After that procedure, the device came back and it select the same IP from my DHCP pool. For now I null routed the IP and disabled internet access in the GUI. Things to note in the data are:

Nmap and the router are reporting different MAC addresses
The suspect device has rpcbind? USB sharing?

So the questions are:
Is this a new feature from ASUS and if so, why would the enable the router with rpcbind and SAGE EAS Digital Endec remote audio monitor/level meter?

Why 2 different MAC addresses? Neither are actual MAC addresses on the router.

Has the router been hacked and I didn’t properly clear the NVRAM during the reload?

Thank you in advance for any assistance. Here is the data.

Finally, awesome software Merlin and love the new logo!

Nmap scan report for x.x.x.95
Host is up (0.0096s latency).
Not shown: 98 closed ports
80/tcp open http SAGE EAS Digital Endec remote audio monitor/level meter
111/tcp open rpcbind
MAC Address: 2C:08:8C:78:38:26 (Humax)
Device type: general purpose
Running: Linux 3.X|4.X
OS CPE: cpe:/o:linux:linux_kernel:3 cpe:/o:linux:linux_kernel:4
OS details: Linux 3.2 - 4.9
Network Distance: 1 hop

From RT-AX58U (different MAC address same IP)

Best Regards,


New Around Here
Yes... My Android based Sony TV has the same technology that allows you to stream content from a laptop, phone or any device the standard. Dunno why it's present on my router.


New Around Here
Also tried ASUS current build and it present there as well. There is nothing upstream of the router besides a DSL modem in passthrough mode.

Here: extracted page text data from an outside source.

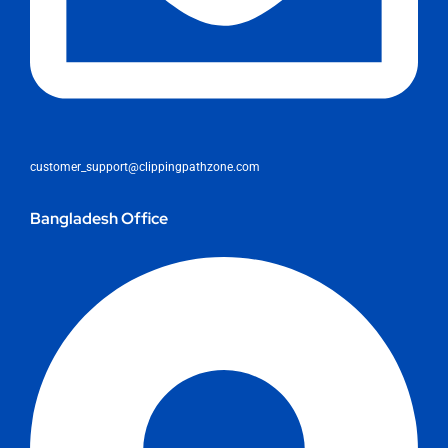
customer_support@clippingpathzone.com
Bangladesh Office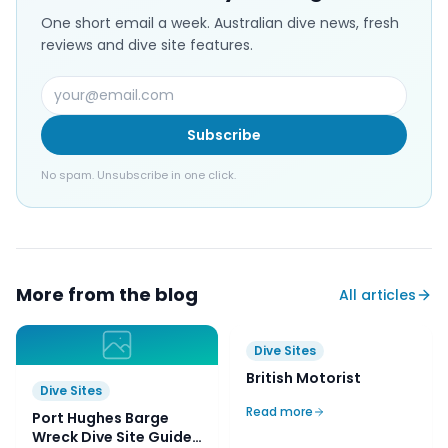
One short email a week. Australian dive news, fresh
reviews and dive site features.
Subscribe
No spam. Unsubscribe in one click.
More from the blog
All articles
Dive Sites
Port Hughes Barge
Wreck Dive Site Guide |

Thank you for your help in advance


Part of the Furniture
Sorry, I'm not following you. Do you have a STB?

Is this device connected to your LAN, e.g. does it have a local IP address?


New Around Here
This technology is used for STB's and the only device using this technology in my home is my Sony TV which has a different IP and MAC. So technically no, I do not have and STB. Also, my router reports it as wired.


Part of the Furniture
My SWAG (Silly Wild A** Guess) is that your ISP has something configured strange and you are seeing part of their Emergency Alert System (EAS) on the WAN side. If you unplug the WAN cable does it go away?


Super Moderator
I'll spitball too.

MAC changes, same IP--
Different hosts: Host A (2C:08:8C:78:38:26) is leased an IP from your router, it gets X.X.X.95. Router is then rebooted/reset and loses its lease table. Host B (1C:3A:DE:46:8D:26) requests a lease and is allocated X.X.X.95. Or, one host is set with a static IP and the DHCP scope overlaps.
Multiple DHCP servers on the same broadcast domain, .95 gets leased by each server.
I wouldn't suspect a a chattering NIC for a single lease.

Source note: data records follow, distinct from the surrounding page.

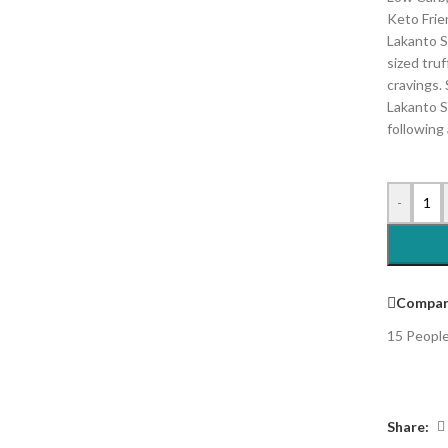
Keto Frie
Lakanto S
sized truf
cravings.
Lakanto S
following 
-
Compar
15
People
Share:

Host is visible on switch port connecting router, host is not pingable when router shuts off, so it must be the router--
My guess would be wireless client--router shuts off, wireless hosts are disconnected and unpingable. You didn't import backup settings, but did you reconfigure wireless or otherwise have settings retained after the device reset?
Samsung device--what's the MAC on your phone?

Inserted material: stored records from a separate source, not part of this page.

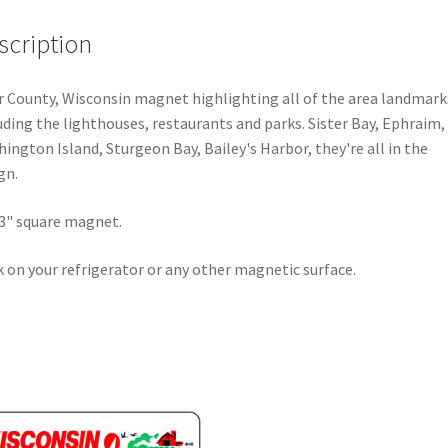
scription
 County, Wisconsin magnet highlighting all of the area landmark
uding the lighthouses, restaurants and parks. Sister Bay, Ephraim,
ington Island, Sturgeon Bay, Bailey's Harbor, they're all in the
gn.
 3" square magnet.
k on your refrigerator or any other magnetic surface.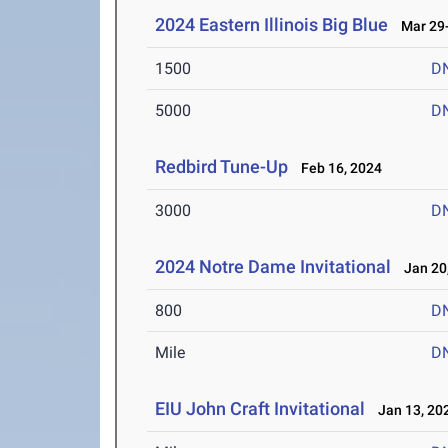
2024 Eastern Illinois Big Blue
Mar 29-
1500
D
5000
D
Redbird Tune-Up
Feb 16, 2024
3000
D
2024 Notre Dame Invitational
Jan 20,
800
D
Mile
D
EIU John Craft Invitational
Jan 13, 20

SAGE EAS Digital Endec remote audio monitor/level meter--
Nmap isn't perfect and made a best guess as to what the device is. I'm not familiar enough with consumer routers to say if Asus is running multiple hosts on its HW. I'd suspect a wireless host, followed by "oops, I guess that device was connected after all," then I'd start disabling media sharing or whatever bells and whistles are running on the router until the IP stops responding to ping.